## About this task
Word for word, copy the entire listing.

=== Section Start ===

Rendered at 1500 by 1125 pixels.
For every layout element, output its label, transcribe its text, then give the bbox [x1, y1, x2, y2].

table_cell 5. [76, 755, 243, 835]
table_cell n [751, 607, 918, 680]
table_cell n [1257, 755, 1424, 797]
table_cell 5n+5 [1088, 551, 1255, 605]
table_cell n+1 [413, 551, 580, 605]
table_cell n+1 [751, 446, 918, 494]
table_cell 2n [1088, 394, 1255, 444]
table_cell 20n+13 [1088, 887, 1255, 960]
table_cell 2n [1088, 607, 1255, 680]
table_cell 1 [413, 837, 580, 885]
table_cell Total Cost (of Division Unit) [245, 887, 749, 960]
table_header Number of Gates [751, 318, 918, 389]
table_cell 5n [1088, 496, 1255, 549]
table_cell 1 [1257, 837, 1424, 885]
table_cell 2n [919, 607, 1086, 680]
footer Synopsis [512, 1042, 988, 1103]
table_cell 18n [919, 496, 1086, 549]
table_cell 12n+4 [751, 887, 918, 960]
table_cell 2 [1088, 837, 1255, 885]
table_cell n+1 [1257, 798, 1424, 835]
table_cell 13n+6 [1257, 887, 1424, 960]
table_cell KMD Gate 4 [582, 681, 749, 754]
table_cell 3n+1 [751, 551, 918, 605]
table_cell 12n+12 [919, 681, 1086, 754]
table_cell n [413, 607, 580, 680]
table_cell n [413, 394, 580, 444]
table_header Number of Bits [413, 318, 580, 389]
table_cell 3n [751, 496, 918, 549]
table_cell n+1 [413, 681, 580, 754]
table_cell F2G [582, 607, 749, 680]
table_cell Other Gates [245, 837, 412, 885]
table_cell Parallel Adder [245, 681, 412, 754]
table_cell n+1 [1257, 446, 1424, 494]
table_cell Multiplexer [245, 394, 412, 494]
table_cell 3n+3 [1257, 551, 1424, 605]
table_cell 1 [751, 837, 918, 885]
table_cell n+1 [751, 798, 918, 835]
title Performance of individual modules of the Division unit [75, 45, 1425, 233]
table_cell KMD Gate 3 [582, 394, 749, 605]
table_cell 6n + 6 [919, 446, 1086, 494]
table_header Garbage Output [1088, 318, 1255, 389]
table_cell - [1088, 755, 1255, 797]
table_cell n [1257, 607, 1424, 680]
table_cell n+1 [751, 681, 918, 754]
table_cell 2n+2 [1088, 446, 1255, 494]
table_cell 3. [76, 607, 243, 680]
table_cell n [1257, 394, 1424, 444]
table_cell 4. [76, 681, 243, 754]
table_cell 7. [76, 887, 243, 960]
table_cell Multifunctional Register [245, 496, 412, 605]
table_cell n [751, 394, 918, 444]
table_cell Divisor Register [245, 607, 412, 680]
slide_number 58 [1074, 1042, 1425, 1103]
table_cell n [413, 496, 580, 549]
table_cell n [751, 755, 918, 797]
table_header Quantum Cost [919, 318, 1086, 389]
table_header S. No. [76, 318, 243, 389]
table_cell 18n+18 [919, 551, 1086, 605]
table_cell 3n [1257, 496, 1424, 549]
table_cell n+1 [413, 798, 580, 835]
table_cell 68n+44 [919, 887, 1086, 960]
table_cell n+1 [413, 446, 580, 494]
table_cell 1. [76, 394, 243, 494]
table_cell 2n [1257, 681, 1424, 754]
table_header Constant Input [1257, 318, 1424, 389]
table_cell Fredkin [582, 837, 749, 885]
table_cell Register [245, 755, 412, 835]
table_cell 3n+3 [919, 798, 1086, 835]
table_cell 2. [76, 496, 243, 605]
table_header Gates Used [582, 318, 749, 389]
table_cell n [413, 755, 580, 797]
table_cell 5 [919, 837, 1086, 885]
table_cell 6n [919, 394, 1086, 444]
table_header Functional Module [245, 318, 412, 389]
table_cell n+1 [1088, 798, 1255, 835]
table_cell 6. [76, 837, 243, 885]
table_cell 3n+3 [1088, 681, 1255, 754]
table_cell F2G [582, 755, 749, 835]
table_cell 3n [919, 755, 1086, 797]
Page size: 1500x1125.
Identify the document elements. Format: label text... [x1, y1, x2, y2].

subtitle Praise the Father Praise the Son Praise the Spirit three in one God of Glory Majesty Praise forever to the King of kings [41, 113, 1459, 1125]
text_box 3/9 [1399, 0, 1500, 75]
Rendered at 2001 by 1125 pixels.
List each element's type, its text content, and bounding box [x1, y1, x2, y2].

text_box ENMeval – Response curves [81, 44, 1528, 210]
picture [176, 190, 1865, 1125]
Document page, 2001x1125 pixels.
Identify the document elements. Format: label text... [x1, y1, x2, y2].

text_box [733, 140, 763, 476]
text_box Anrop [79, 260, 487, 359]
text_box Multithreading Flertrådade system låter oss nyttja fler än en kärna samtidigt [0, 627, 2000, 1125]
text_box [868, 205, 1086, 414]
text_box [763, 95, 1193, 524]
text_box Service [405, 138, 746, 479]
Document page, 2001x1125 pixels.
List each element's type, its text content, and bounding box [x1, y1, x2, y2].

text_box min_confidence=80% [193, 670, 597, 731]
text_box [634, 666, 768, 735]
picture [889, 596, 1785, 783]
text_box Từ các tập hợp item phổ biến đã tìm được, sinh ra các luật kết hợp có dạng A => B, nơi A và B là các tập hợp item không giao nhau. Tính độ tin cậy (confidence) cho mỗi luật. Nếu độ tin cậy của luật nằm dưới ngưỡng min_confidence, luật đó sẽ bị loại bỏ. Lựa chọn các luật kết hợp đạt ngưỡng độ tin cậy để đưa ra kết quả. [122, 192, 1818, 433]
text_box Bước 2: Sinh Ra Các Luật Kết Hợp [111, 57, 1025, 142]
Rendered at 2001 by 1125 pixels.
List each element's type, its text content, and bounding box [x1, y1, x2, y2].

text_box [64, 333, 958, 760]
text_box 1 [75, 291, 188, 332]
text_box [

=== Section End ===

## Answer below
Rendered at 1500 by 1125 pixels.
For every layout element, output its label, transcribe its text, then give the bbox [x1, y1, x2, y2].

table_cell 5. [76, 755, 243, 835]
table_cell n [751, 607, 918, 680]
table_cell n [1257, 755, 1424, 797]
table_cell 5n+5 [1088, 551, 1255, 605]
table_cell n+1 [413, 551, 580, 605]
table_cell n+1 [751, 446, 918, 494]
table_cell 2n [1088, 394, 1255, 444]
table_cell 20n+13 [1088, 887, 1255, 960]
table_cell 2n [1088, 607, 1255, 680]
table_cell 1 [413, 837, 580, 885]
table_cell Total Cost (of Division Unit) [245, 887, 749, 960]
table_header Number of Gates [751, 318, 918, 389]
table_cell 5n [1088, 496, 1255, 549]
table_cell 1 [1257, 837, 1424, 885]
table_cell 2n [919, 607, 1086, 680]
footer Synopsis [512, 1042, 988, 1103]
table_cell 18n [919, 496, 1086, 549]
table_cell 12n+4 [751, 887, 918, 960]
table_cell 2 [1088, 837, 1255, 885]
table_cell n+1 [1257, 798, 1424, 835]
table_cell 13n+6 [1257, 887, 1424, 960]
table_cell KMD Gate 4 [582, 681, 749, 754]
table_cell 3n+1 [751, 551, 918, 605]
table_cell 12n+12 [919, 681, 1086, 754]
table_cell n [413, 607, 580, 680]
table_cell n [413, 394, 580, 444]
table_header Number of Bits [413, 318, 580, 389]
table_cell 3n [751, 496, 918, 549]
table_cell n+1 [413, 681, 580, 754]
table_cell F2G [582, 607, 749, 680]
table_cell Other Gates [245, 837, 412, 885]
table_cell Parallel Adder [245, 681, 412, 754]
table_cell n+1 [1257, 446, 1424, 494]
table_cell Multiplexer [245, 394, 412, 494]
table_cell 3n+3 [1257, 551, 1424, 605]
table_cell 1 [751, 837, 918, 885]
table_cell n+1 [751, 798, 918, 835]
title Performance of individual modules of the Division unit [75, 45, 1425, 233]
table_cell KMD Gate 3 [582, 394, 749, 605]
table_cell 6n + 6 [919, 446, 1086, 494]
table_header Garbage Output [1088, 318, 1255, 389]
table_cell - [1088, 755, 1255, 797]
table_cell n [1257, 607, 1424, 680]
table_cell n+1 [751, 681, 918, 754]
table_cell 2n+2 [1088, 446, 1255, 494]
table_cell 3. [76, 607, 243, 680]
table_cell n [1257, 394, 1424, 444]
table_cell 4. [76, 681, 243, 754]
table_cell 7. [76, 887, 243, 960]
table_cell Multifunctional Register [245, 496, 412, 605]
table_cell n [751, 394, 918, 444]
table_cell Divisor Register [245, 607, 412, 680]
slide_number 58 [1074, 1042, 1425, 1103]
table_cell n [413, 496, 580, 549]
table_cell n [751, 755, 918, 797]
table_header Quantum Cost [919, 318, 1086, 389]
table_header S. No. [76, 318, 243, 389]
table_cell 18n+18 [919, 551, 1086, 605]
table_cell 3n [1257, 496, 1424, 549]
table_cell n+1 [413, 798, 580, 835]
table_cell 68n+44 [919, 887, 1086, 960]
table_cell n+1 [413, 446, 580, 494]
table_cell 1. [76, 394, 243, 494]
table_cell 2n [1257, 681, 1424, 754]
table_header Constant Input [1257, 318, 1424, 389]
table_cell Fredkin [582, 837, 749, 885]
table_cell Register [245, 755, 412, 835]
table_cell 3n+3 [919, 798, 1086, 835]
table_cell 2. [76, 496, 243, 605]
table_header Gates Used [582, 318, 749, 389]
table_cell n [413, 755, 580, 797]
table_cell 5 [919, 837, 1086, 885]
table_cell 6n [919, 394, 1086, 444]
table_header Functional Module [245, 318, 412, 389]
table_cell n+1 [1088, 798, 1255, 835]
table_cell 6. [76, 837, 243, 885]
table_cell 3n+3 [1088, 681, 1255, 754]
table_cell F2G [582, 755, 749, 835]
table_cell 3n [919, 755, 1086, 797]
Page size: 1500x1125.
Identify the document elements. Format: label text... [x1, y1, x2, y2].

subtitle Praise the Father Praise the Son Praise the Spirit three in one God of Glory Majesty Praise forever to the King of kings [41, 113, 1459, 1125]
text_box 3/9 [1399, 0, 1500, 75]
Rendered at 2001 by 1125 pixels.
List each element's type, its text content, and bounding box [x1, y1, x2, y2].

text_box ENMeval – Response curves [81, 44, 1528, 210]
picture [176, 190, 1865, 1125]
Document page, 2001x1125 pixels.
Identify the document elements. Format: label text... [x1, y1, x2, y2].

text_box [733, 140, 763, 476]
text_box Anrop [79, 260, 487, 359]
text_box Multithreading Flertrådade system låter oss nyttja fler än en kärna samtidigt [0, 627, 2000, 1125]
text_box [868, 205, 1086, 414]
text_box [763, 95, 1193, 524]
text_box Service [405, 138, 746, 479]
Document page, 2001x1125 pixels.
List each element's type, its text content, and bounding box [x1, y1, x2, y2].

text_box min_confidence=80% [193, 670, 597, 731]
text_box [634, 666, 768, 735]
picture [889, 596, 1785, 783]
text_box Từ các tập hợp item phổ biến đã tìm được, sinh ra các luật kết hợp có dạng A => B, nơi A và B là các tập hợp item không giao nhau. Tính độ tin cậy (confidence) cho mỗi luật. Nếu độ tin cậy của luật nằm dưới ngưỡng min_confidence, luật đó sẽ bị loại bỏ. Lựa chọn các luật kết hợp đạt ngưỡng độ tin cậy để đưa ra kết quả. [122, 192, 1818, 433]
text_box Bước 2: Sinh Ra Các Luật Kết Hợp [111, 57, 1025, 142]
Rendered at 2001 by 1125 pixels.
List each element's type, its text content, and bounding box [x1, y1, x2, y2].

text_box [64, 333, 958, 760]
text_box 1 [75, 291, 188, 332]
text_box [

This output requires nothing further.